◆ **To do**: Rewrite the rows below as a numbered list without the blank lines, and leave the pictures out.

· · · · ·

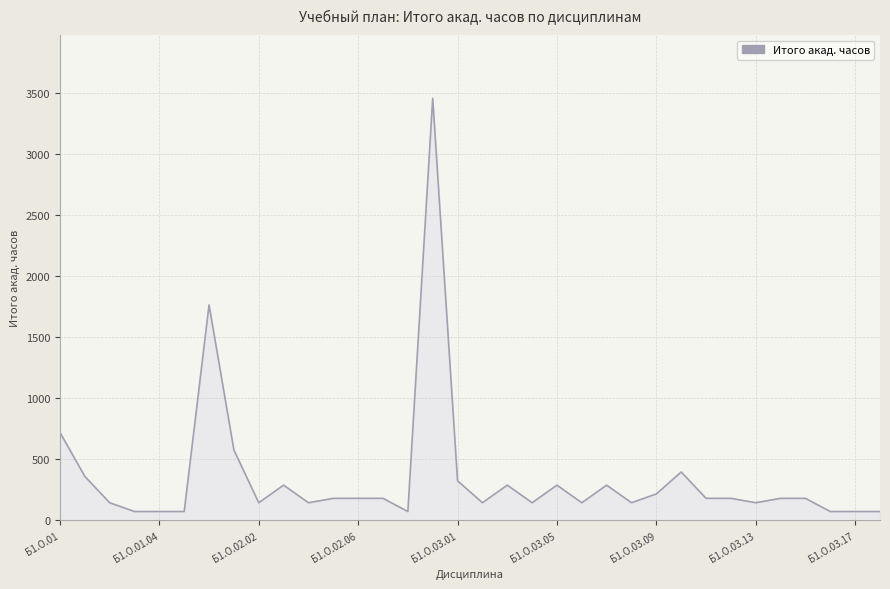

What is the greatest value displayed?

3456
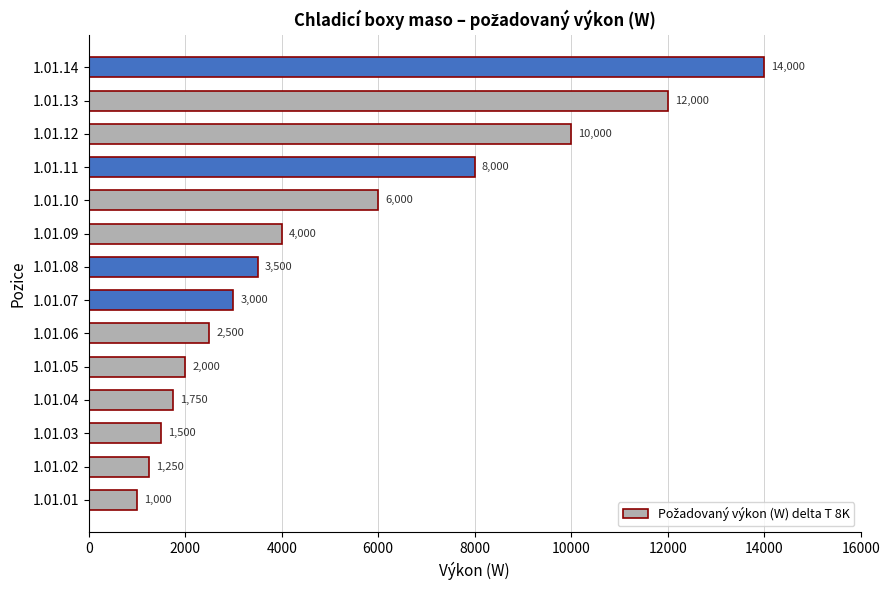

What is the sum of all values?

70500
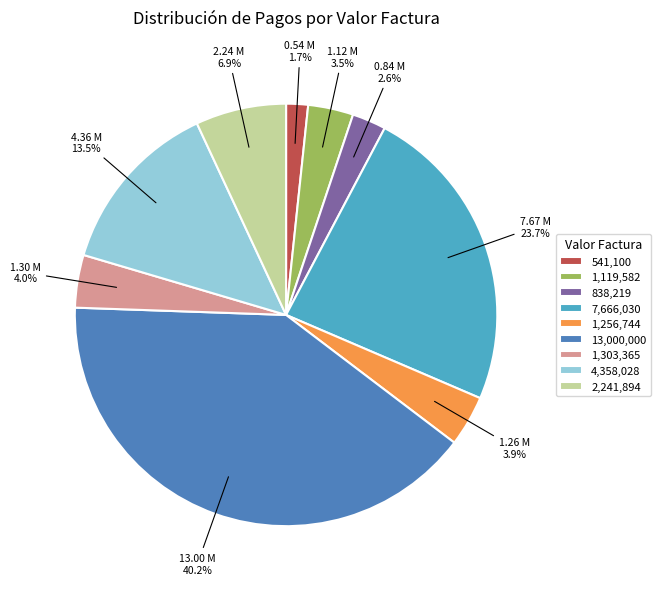

Which slice is the smallest?

541,100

· · · · ·

◆ **Written answer**:
1. What is the greatest value displayed?
2. 3456
3. What is the sum of all values?
4. 70500
5. Which slice is the smallest?
6. 541,100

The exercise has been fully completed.